Przesłuchujący uśmiechnął się. Trochę z pogardą, lecz w uśmiechu tym skryta była również lubieżność przesłuchującego.
- Puszczała się? Kurwiła?- wybuchnął śmiechem.
- Ha, Ha, Ha, bardzo zabawne- odparł, po czym od razu dostał po plecach. Świst, Uderzenie i Ból.
- Młody nie zapominaj kto tu jest Królem i do kogo masz się z szacunkiem wyrażać. Nie zapominaj jestem pierdolonym bogiem!
- Jednak nie masz racji. Moja siostra by się tym nie splugawiła. Pamiętam jak spytałem się jej kiedyś: "Czy ty... Czy ty...", jąkałem się patrząc i wskazując na prostytutkę, bo nie byłem w stanie powiedzieć tego do siostry. Moja siostra spojrzała gdzie wskazał mój palec, po czym bez chwili wahania splunęła w kierunku kurwy, przeniosła wzrok na mnie, dała lekkiego kuksańca w bok, pogłaskała po głowie i powiedziała tylko: "Oj, ty głuptasie." Ja oczywiście zacząłem się boczyć, powiedziałem, że jestem już mężczyzną i żeby nie traktowała mnie już jak dziecko. Miałem wtedy dziewięć lat. Nigdy więcej nie rozmawialiśmy o jej pracy.

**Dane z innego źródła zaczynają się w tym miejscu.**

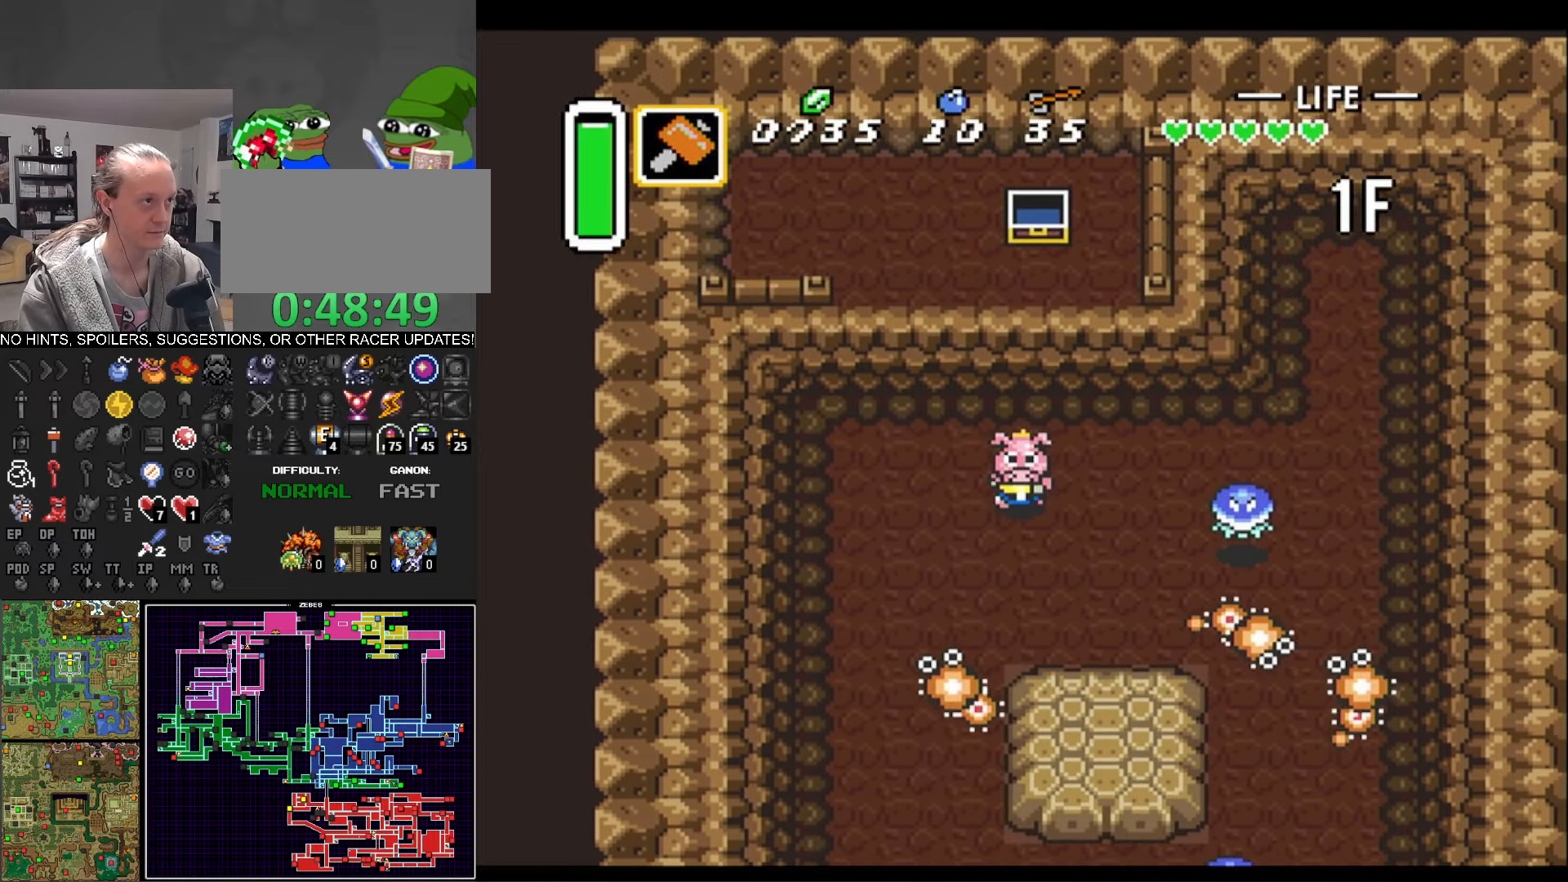
{"buttons": ["DPAD_DOWN"], "events": [[250, "B", "down"], [267, "DPAD_LEFT", "up"], [400, "B", "up"]]}
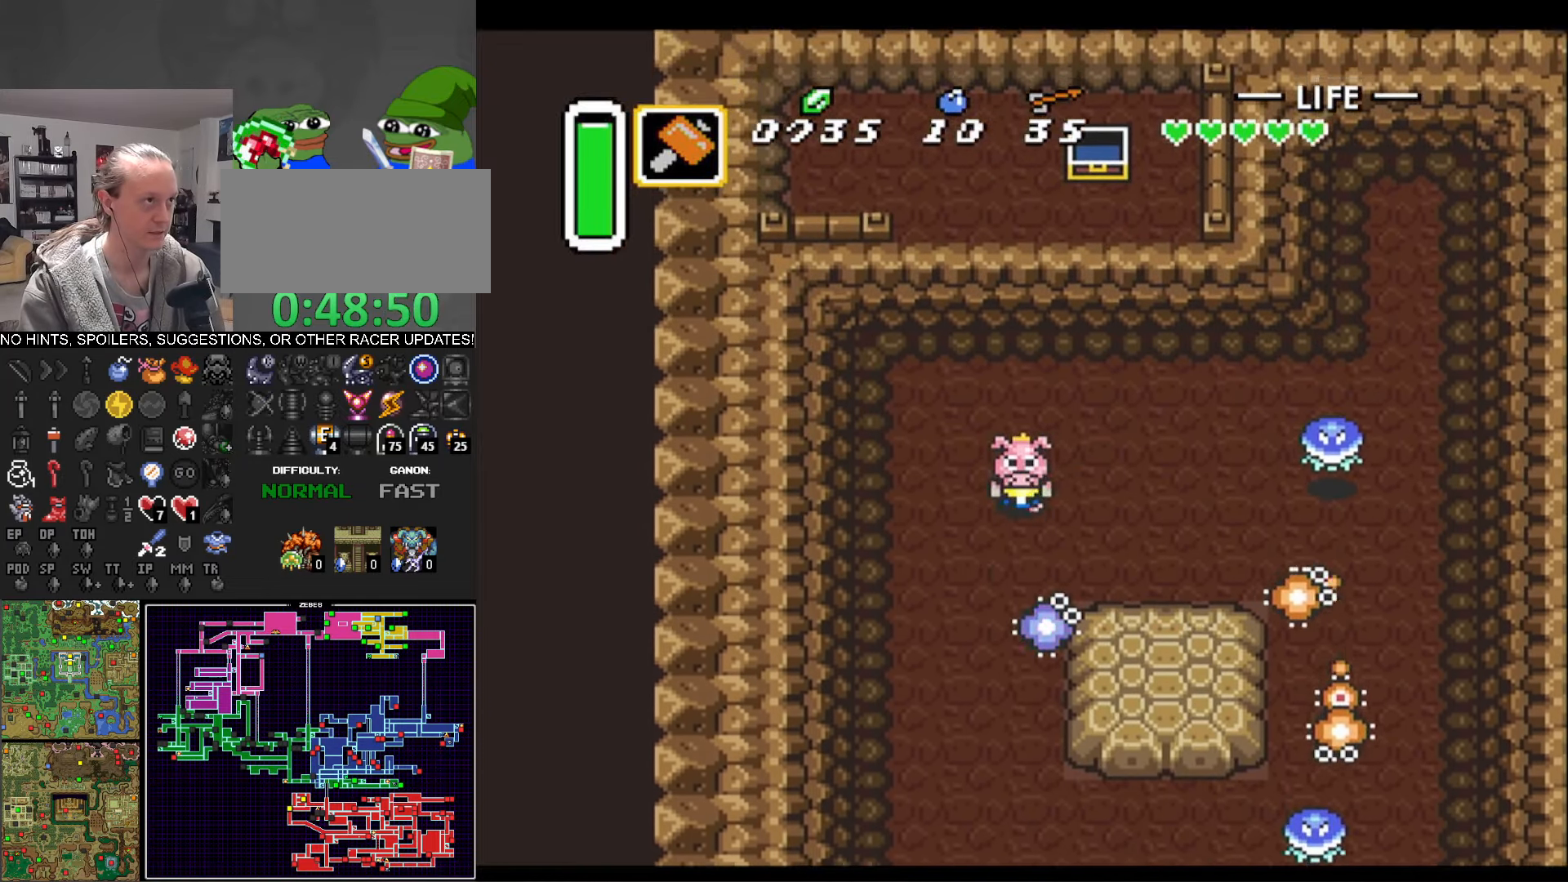
{"buttons": ["DPAD_DOWN"], "events": [[217, "B", "down"], [384, "B", "up"]]}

- Czyli mogła być prostytutką, po prostu nie lubiła swojego zawodu. Okej. Ile lat była starsza?
-Nie mogła- odparł hardo.
Skinięcie głową, nie to raczej było szarpnięcie. Świst, nie to był mocny powiew. Uderzenie, nie to nie było zwykłe uderzenie, podobne było do cięcia mieczem. I wreszcie Ból, ale to nie był ból, to było już cierpienie. Nie spodziewał się takiej siły. Odruchowo złapał powietrze. Ledwo powstrzymał się do wrzasku, aby nie ukazać swojej słabości. Ale twarz wiedziała, miała zbyt wielkie doświadczenie, chłopak i tak dużo wytrzymał. Teraz będzie dla niego coraz gorzej.
Bolało jak diabli. Poczuł strużkę krwi spływającą mu po plecach. Nieźle mnie poharatali- pomyślał. Ale było warto. Wiedział już o co walczył. Walczył o swoje imię i honor. I nie da go splugawić, choćby miał tu skonać. Stanął mu przed oczami jej obraz. Niedługo do ciebie dołączę.
To była lekcja dla nich obu.
- Cztery lata...
KZ to tylko pamiątkowy kryptonim, bo na tytuł się jeszcze nie zdecydowałem.